Bei Pfändungen des Arbeitseinkommens verbleibt Ihnen ein monatliches Mindesteinkommen. Der Arbeitgeber erhält durch das Vollstreckungsgericht einen Pfändungs- und Überweisungsbeschluss. Nach der gesetzlich festgelegten Pfändungstabelle wird beim Arbeitgeber berechnet, was an Sie ausgezahlt wird und was an den Gläubiger geht. Hier wird die Zahl der Personen berücksichtigt, für die Sie gesetzlich zum Unterhalt verpflichtet sind.

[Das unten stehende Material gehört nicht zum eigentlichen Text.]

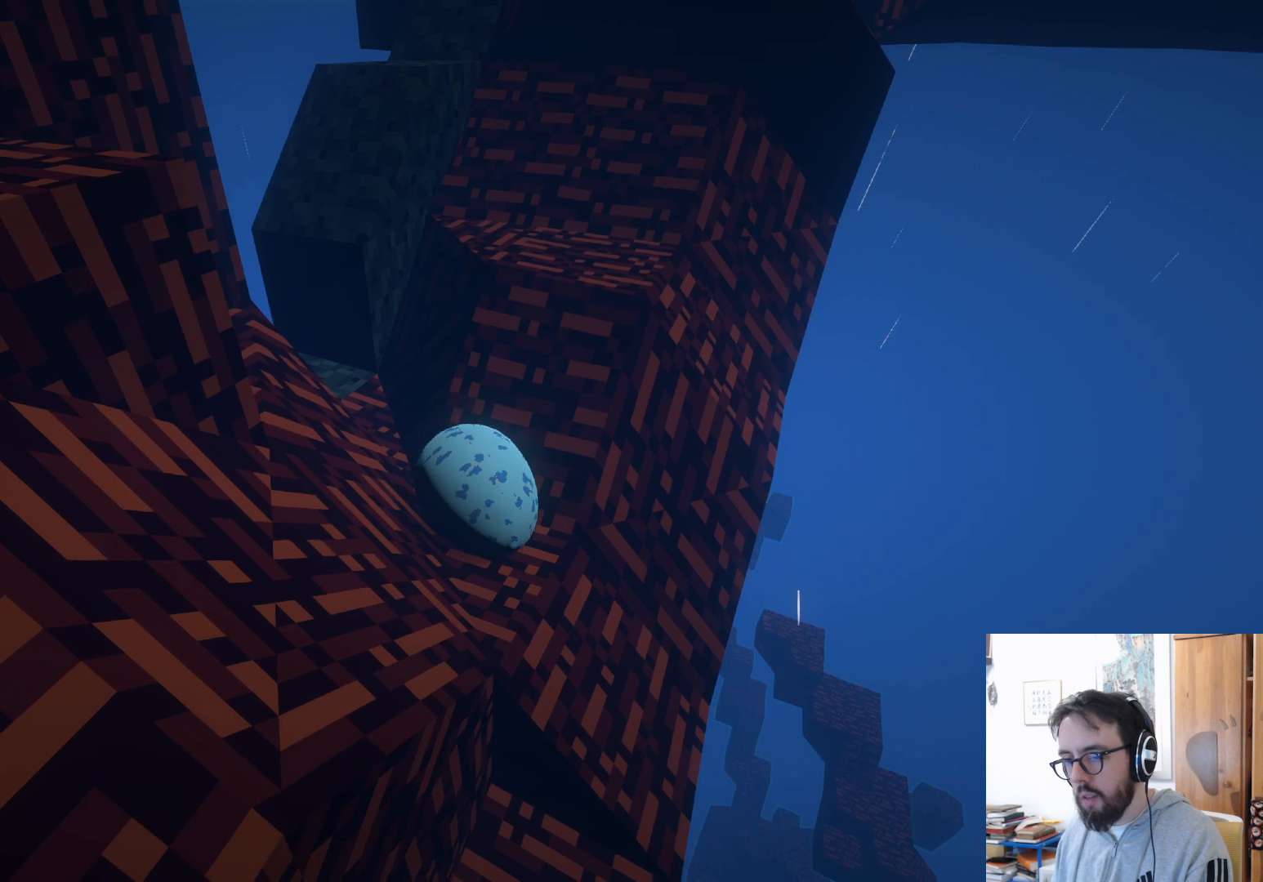
{"buttons": [], "left_stick": "down", "right_stick": "center", "events": [[133, "left_stick", "up-left"], [183, "left_stick", "left"], [433, "left_stick", "down"]]}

Einige Lohnbestandteile sind unpfändbar. Dazu gehören unter anderem:

  • Urlaubsgeld, Zulagen und Aufwandsentschädigungen (Spesen)
  • Weihnachtsgeld bis zur Hälfte des monatlichen Bruttoeinkommens, höchstens aber bis zu einem Betrag von netto 500 Euro
  • Überstunden sind zu 50 Prozent der Brutto- Überstundenvergütung nicht pfändbar
  • Aufwandsentschädigungen, Auslösungsgelder und sonstige soziale Zulagen für auswärtige Beschäftigungen, das Entgelt für selbstgestelltes Arbeitsmaterial, Gefahrenzulagen sowie Schmutz- und Erschwerniszulagen, soweit diese Bezüge den Rahmen des Üblichen nicht übersteigen

Sprechen Sie rechtzeitig mit Ihrem Gläubiger: Weisen Sie auf einen möglichen Arbeitsplatzverlust hin!